Performing the same operation on synthetic dataset:

t = np.linspace(0, 1000, 100)
x = model(t, 0.35, 20)
data = pd.DataFrame(x, index=t, columns=["x"])

To have the square root shape in addition of the linear trend at the beginning.

result = optimize.minimize(objective, (1, 0), args=(data.index, data["x"].values), tol=1e-8)

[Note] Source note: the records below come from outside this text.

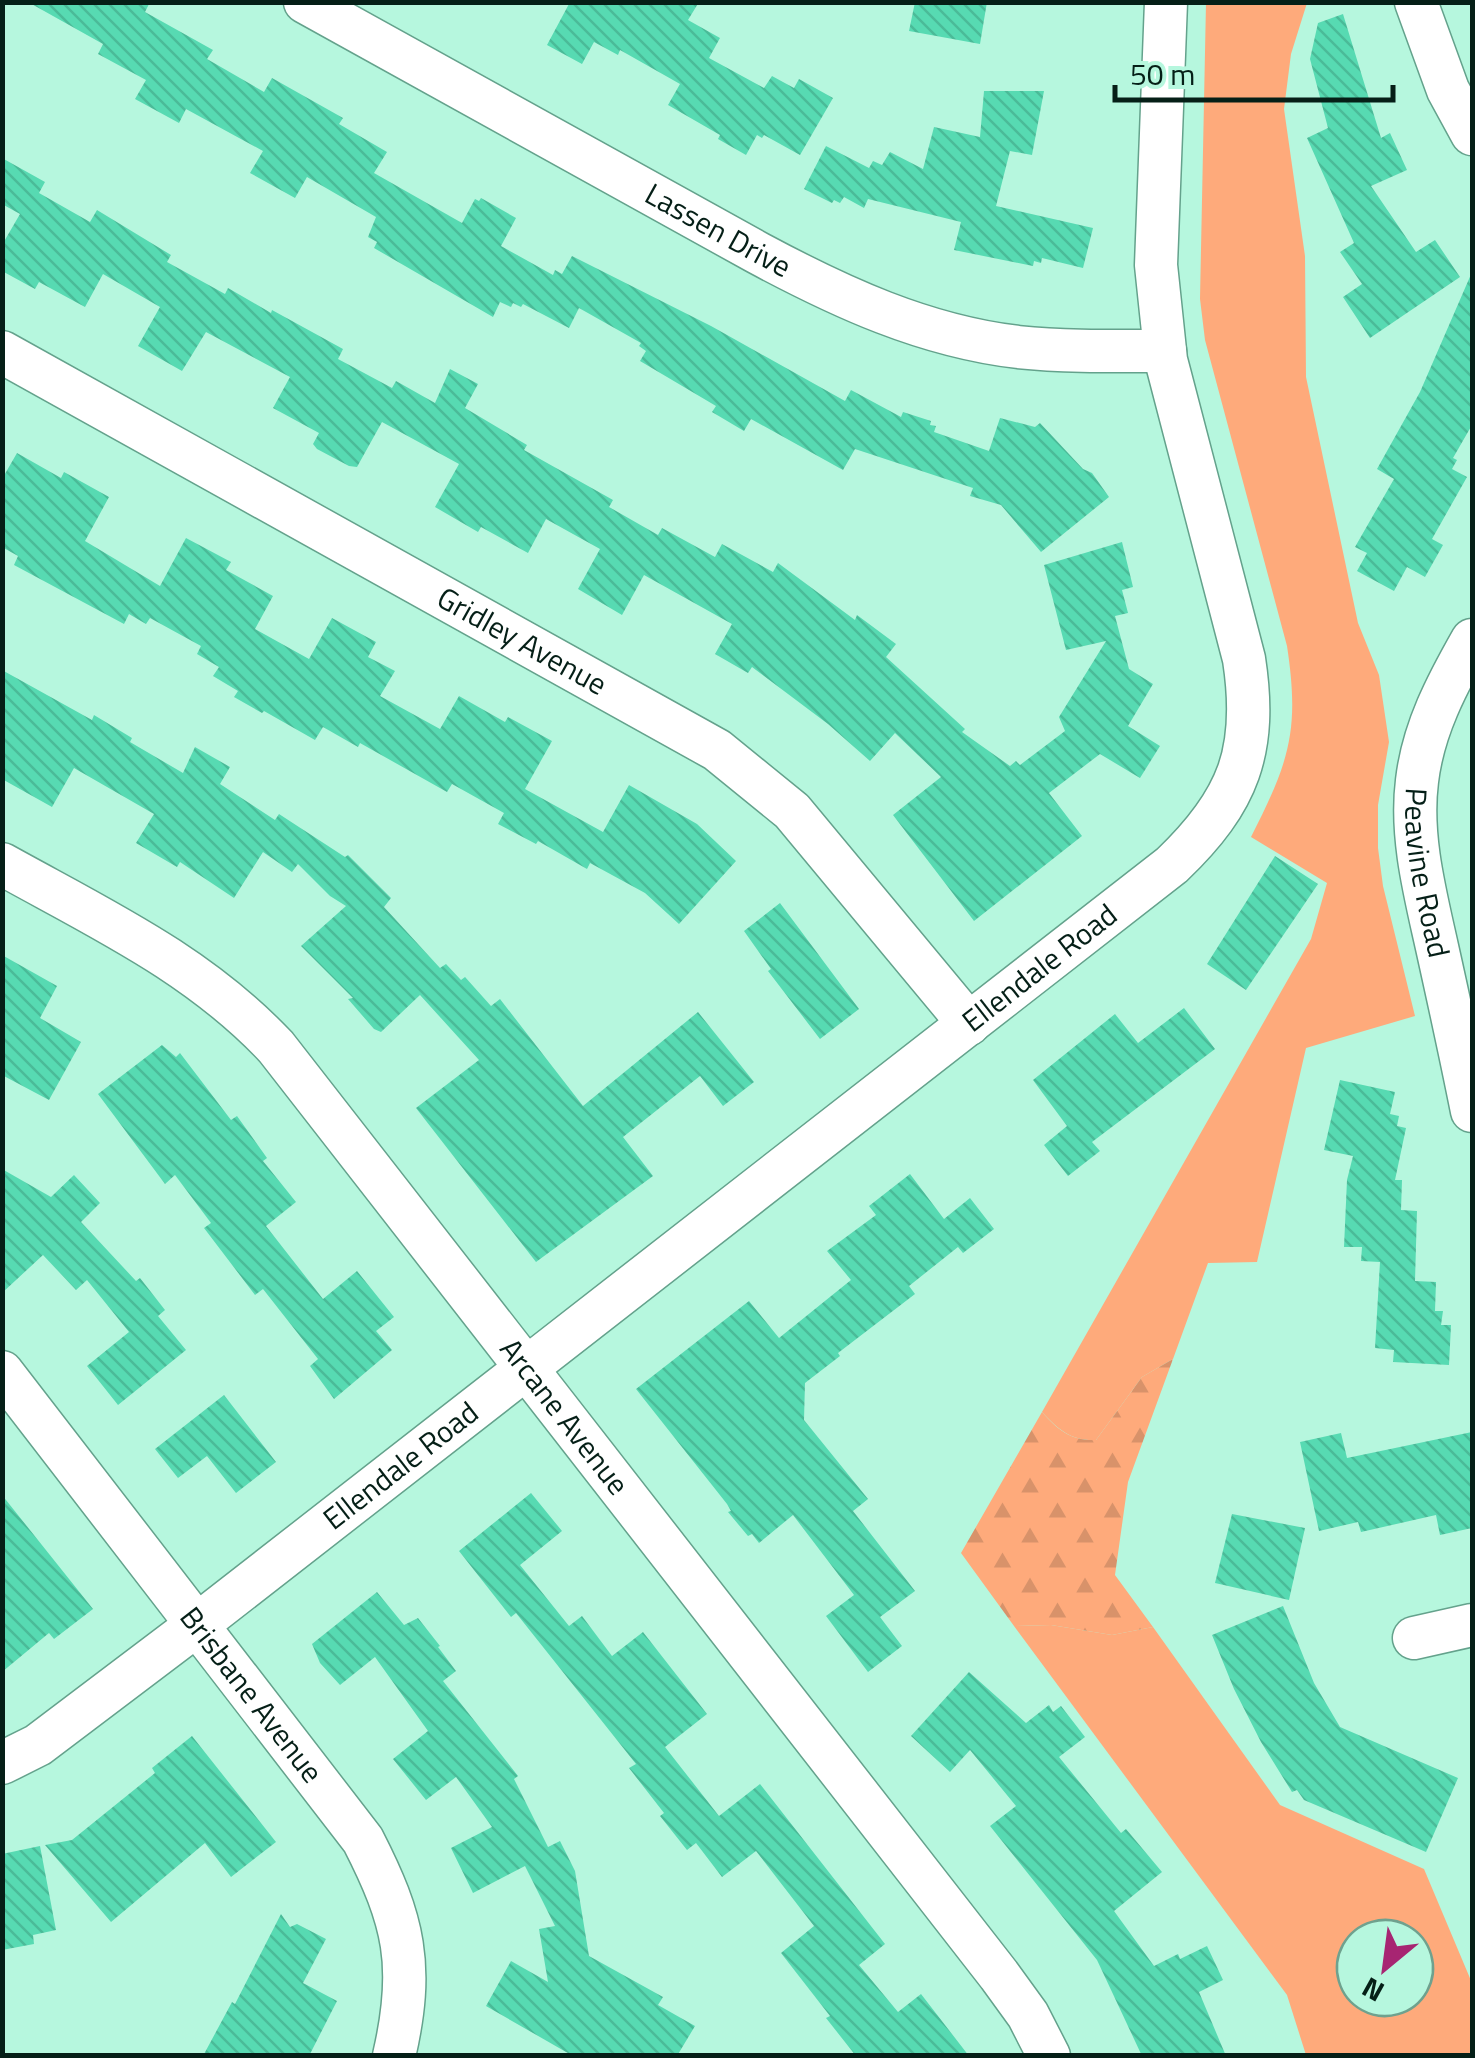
<svg xmlns="http://www.w3.org/2000/svg" width="1475" height="2058" font-family="'Titillium Web',sans-serif">
<style>
.grass{fill:#feaa7b;fill-rule:evenodd}
.forest{fill:url(#forest-firs)}
.building{fill:url(#building-back-hatch)}
.lines{fill:none;stroke-linecap:round;stroke-linejoin:round}
.minor-casing{stroke:#64a28c;stroke-width:45}
.minor{stroke:#fff;stroke-width:42}
.labels{text-anchor:middle;stroke-width:8;stroke-linejoin:round;paint-order:stroke}
.street-label{font-size:30px;fill:#051f17;stroke:#b6f7de}
</style>
<defs>
<pattern id="forest-firs" width="22" height="20" patternUnits="userSpaceOnUse" patternTransform="scale(2.5)"><rect width="22" height="20" fill="#feaa7b"/><path d="M5 1l3.5 6h-7zM16 11l3.5 6h-7z" fill="#d8926a"/></pattern>
<pattern id="building-back-hatch" width="6" height="6" patternUnits="userSpaceOnUse" patternTransform="scale(2.5)"><rect width="6" height="6" fill="#57dab2"/><path d="M-1 5l2 2M0 0l6 6M5-1l2 2" fill="none" stroke="#4abb98"/></pattern>
</defs>
<rect width="100%" height="100%" fill="#b6f7de"/>
<path class="grass" d="M1206 3H1307L1291 54 1284 109 1305 256 1306 377 1358 623 1379 675 1389 742 1378 805V848L1383 886 1415 1016 1306 1048 1257 1262 1208 1263 1173 1359 1142 1377 1096 1440C1071 1441 1059 1430 1042 1412L1311 939 1327 883 1251 837C1289 762 1300 731 1287 646L1205 340 1200 299Z
M1051 1625 1112 1635 1153 1627 1280 1805 1424 1869 1472 1983V2055H1306L1287 1995 1014 1626ZM1355 1938H1415V1998H1355Z"/>
<path class="forest" d="M1173 1359 1128 1482 1115 1575 1153 1627 1112 1635 1051 1625 1014 1626 961 1553 1042 1412C1058 1430 1071 1441 1096 1440L1142 1377Z"/>
<path class="building" d="M28 2H150L145 12 213 50 207 59 264 92 272 78 343 118 339 124 387 152 374 173 462 223 475 199 479 201 481 198 516 218 501 246 553 275 555 270 562 274 572 256 711 326 845 401 851 390 901 417 903 412 931 421 930 425 936 426 934 432 989 451 1000 418 1035 427 1040 423 1083 469 1092 473 1109 497 1041 552 1001 505 970 496 973 488 855 449 843 470 751 419 744 431 712 412 716 406 640 361 646 351 639 346 641 343 579 308 569 328 523 304 521 307 513 303 511 307 500 302 493 317 374 248 377 242 368 237 376 217 307 177 295 198 250 173 263 151 186 109 179 123 135 99 146 80 98 54 103 44Z
M570 2H699L688 20 720 38 709 58 764 88 772 76 794 88 799 79 833 98 800 155 764 135 762 138 757 135 746 155 718 139 720 135 668 105 680 84 620 50 618 55 594 42 582 64 547 45Z
M915 2H987L980 44 909 31Z
M1343 14 1381 138 1390 133 1407 170 1371 186 1416 252 1435 240 1460 277 1370 338 1343 297 1362 284 1340 252 1354 243 1307 138 1328 128 1310 59 1318 23Z
M984 91H1044L1032 155 1010 151 996 206 1093 228 1083 268 1042 258 1041 263 1034 261 1033 266 954 250 961 222 868 199 864 208 844 197 840 203 834 200 832 203 804 189 826 146 869 168 873 161 882 165 890 152 923 169 934 127 980 137Z
M2 158 45 182 39 193 90 222 97 210 171 255 167 262 225 294 228 288 271 313 272 310 343 349 338 359 392 388 396 381 435 403 450 369 478 384 465 408 527 445 524 450 613 500 609 507 658 535 662 528 715 557 722 544 773 572 778 563 855 620 857 615 896 644 886 657 965 729 962 732 1010 766 1016 761 1020 765 1065 731 1059 717 1106 641 1066 650 1044 565 1122 542 1133 587 1122 590 1128 613 1115 616 1129 669 1153 684 1128 726 1160 746 1140 778 1100 754 1049 793 1082 836 974 921 893 815 941 777 895 733 870 761 828 724 752 667 748 673 715 654 732 624 644 575 622 615 578 589 600 549 546 519 528 553 481 527 478 532 435 507 459 464 382 422 357 467 349 466 317 449 313 444 319 433 273 408 290 377 206 332 182 371 138 346 160 307 103 274 85 307 39 282 35 289 2 271V245L20 214 2 204Z
M1472 272V425L1453 458 1457 460 1452 469 1467 477 1432 539 1443 545 1425 577 1407 567 1394 591 1357 571 1367 553 1355 547 1394 479 1377 469 1420 392Z
M17 453 61 478 64 472 109 497 85 541 160 586 186 538 231 562 226 570 273 596 255 629 309 659 332 618 376 642 368 657 395 671 380 696 440 729 459 696 505 722 508 717 552 741 525 789 603 832 629 785 697 824 736 861 679 924 645 893 590 863 587 869 538 841 536 844 498 824 504 813 452 784 447 792 360 743 358 747 323 727 315 740 264 711 262 713 234 697 238 691 213 676 219 667 197 654 201 646 150 618 146 624 129 614 124 624 14 565 18 556 2 547V479Z
M2 670 92 720 94 715 132 738 130 742 183 773 195 747 230 767 220 784 275 820 279 814 345 857 348 855 391 898 384 907 440 968 446 964 461 980 465 977 491 1006 500 999 583 1106 698 1012 754 1082 723 1106 700 1076 623 1137 653 1176 536 1262 416 1108 479 1060 420 995 381 1032 374 1029 348 999 353 998 301 946 346 906 330 896 298 864 292 872 263 852 234 898 180 862 177 867 136 843 154 814 74 768 52 807 2 779Z
M1275 856 1318 884 1246 990 1207 964Z
M780 903 859 1009 820 1039 768 971 771 969 744 931Z
M2 955 57 986 40 1018 81 1042 49 1100 2 1075Z
M1184 1008 1215 1049 1092 1142 1100 1151 1068 1176 1044 1145 1067 1126 1033 1080 1115 1014 1138 1043Z
M162 1045 176 1057 180 1053 231 1120 237 1116 267 1158 263 1161 296 1202 266 1226 323 1299 357 1271 394 1317 376 1331 392 1350 334 1399 310 1366 318 1359 263 1289 255 1295 204 1228 211 1223 175 1175 165 1184 98 1094Z
M1340 1080 1395 1092 1390 1114 1399 1116 1397 1126 1406 1128 1395 1180H1402L1401 1210 1417 1211 1415 1281 1436 1282 1435 1311H1443L1441 1325H1451L1449 1365 1393 1362 1394 1350 1375 1348 1380 1262 1361 1261 1362 1247H1344L1347 1180 1353 1156 1324 1150Z
M2 1169 51 1197 74 1175 100 1203 81 1222 136 1281 140 1278 165 1310 158 1316 186 1350 118 1405 87 1366 129 1332 87 1280 76 1290 43 1255 2 1293Z
M910 1174 944 1219 970 1198 994 1229 963 1253 958 1247 909 1286 915 1294 838 1353 840 1356 805 1383 804 1420 868 1499 853 1511 915 1591 880 1617 902 1646 868 1672 826 1616 854 1595 793 1515 759 1543 752 1534 748 1536 728 1512 731 1511 727 1504 636 1389 749 1301 779 1338 851 1280 827 1251 876 1215 869 1206Z
M224 1395 276 1462 236 1493 207 1456 178 1478 155 1449Z
M1472 1432V1528L1440 1535 1436 1515 1361 1532 1358 1522 1319 1531 1300 1442 1341 1433 1347 1458Z
M531 1493 562 1531 520 1565 569 1626 582 1616 612 1656 643 1632 707 1714 665 1747 719 1816 760 1784 885 1944 859 1965 898 2012 921 1994 969 2056H856L826 2018 830 2016 781 1953 814 1926 756 1851 722 1877 696 1843 687 1850 660 1816 664 1813 629 1768 636 1764 516 1613 511 1617 459 1551Z
M2 1495 93 1609 54 1639 49 1633 2 1672Z
M1232 1514 1305 1528 1289 1600 1215 1583Z
M377 1592 404 1625 418 1618 440 1646 438 1647 456 1671 443 1681 518 1776 514 1779 548 1847 560 1841 575 1871 589 1956 663 1997 658 2005 695 2026 677 2056H573L486 2006 511 1961 548 1982 539 1929 555 1926 525 1866 473 1893 451 1848 492 1827 456 1777 426 1800 393 1759 428 1731 375 1657 340 1685 320 1663 312 1644Z
M1283 1606 1314 1683 1340 1727 1458 1778 1426 1852 1304 1800 1297 1790 1292 1792 1261 1742 1234 1689 1212 1635Z
M969 1672 1026 1723 1049 1705 1053 1712 1061 1706 1085 1737 1059 1757 1121 1833 1126 1829 1162 1872 1114 1911 1154 1966 1178 1954 1180 1959 1207 1946 1223 1980 1199 1992 1226 2056H1142L1097 1960 990 1826 1016 1806 970 1750 950 1772 911 1736Z
M192 1736 276 1842 231 1877 205 1843 111 1922 45 1845 72 1840 155 1773 152 1768Z
M40 1846 56 1930 33 1935 34 1944 2 1950V1854Z
M281 1914 290 1927 297 1924 326 1939 303 1983 337 2001 309 2056H203L232 2002 235 2004Z"/>
<g class="lines">
<defs>
<g id="minor">
<path id="s1" d="M305 2 758 253C840 297 924 336 1018 347 1067 352 1117 351 1165 351"/>
<path d="M1416 2 1448 90 1472 134"/>
<path id="s2" d="M2 352 717 750 792 811 969 1024"/>
<path id="s3" d="M1472 640C1447 684 1423 729 1417 781 1410 836 1425 893 1437 947 1449 1001 1461 1056 1472 1111"/>
<path id="s4" d="M2 864C101 919 198 964 276 1047L999 1975 1028 2015 1049 2056"/>
<path id="s5" d="M2 1372 363 1840C404 1920 415 1966 394 2056"/>
<path d="M1414 1638 1472 1625"/>
<path id="s6" d="M2 1763 38 1745 198 1624 1172 865C1239 801 1258 750 1244 659L1166 360 1156 265 1166 2"/>
</g>
</defs>
<use href="#minor" class="minor-casing"/>
<use href="#minor" class="minor"/>
</g>
<g class="labels">
<g class="street-label">
<text dy="10" stroke="none"><textPath href="#s1" startOffset="472">Lassen Drive</textPath></text>
<text dy="10" stroke="none"><textPath href="#s2" startOffset="595">Gridley Avenue</textPath></text>
<text dy="10" stroke="none"><textPath href="#s3" startOffset="245">Peavine Road</textPath></text>
<text dy="10" stroke="none"><textPath href="#s6" startOffset="1308">Ellendale Road</textPath></text>
<text dy="10" stroke="none"><textPath href="#s4" startOffset="800">Arcane Avenue</textPath></text>
<text dy="10" stroke="none"><textPath href="#s6" startOffset="498">Ellendale Road</textPath></text>
<text dy="10" stroke="none"><textPath href="#s5" startOffset="408">Brisbane Avenue</textPath></text>
</g>
</g>
<rect width="1475" height="2058" fill="none" stroke="#051f17" stroke-width="10"/>
<g transform="translate(1385 1968) rotate(209)"><circle r="48" fill="#b6f7de" stroke="#6fa18e" stroke-width="2.5"/>
<path d="M0-8L18 38L0 25L-18 38Z" fill="#a72572"/>
<text y="-15" font-size="28" font-weight="bold" text-anchor="middle" fill="#051f17">N</text>
</g>
<path d="M1115 85v15h278v-15" fill="none" stroke="#051f17" stroke-width="5"/>
<text x="1130" y="85" font-size="30" fill="#051f17" stroke="#b6f7de" stroke-width="8" paint-order="stroke">50 m</text>
</svg>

#      fun: 1.9284246829733202e-10
# hess_inv: array([[ 4.34760333e-05, -4.42855253e-03],
#       [-4.42855253e-03,  4.59219063e-01]])
#      jac: array([ 4.35726463e-03, -2.19158602e-05])
#  message: 'Desired error not necessarily achieved due to precision loss.'
#     nfev: 402
#      nit: 94
#     njev: 130
#   status: 2
#  success: False
#        x: array([ 0.34999987, 20.000013  ])

This version of the problem has following MSE surface:

Showing a potential convex valley around the known solution which explain why you are able to fit both parameters when there are sufficient large time acquisition.

Notice the valley is strongly stretched meaning that in this scenario your problem will benefit from normalization.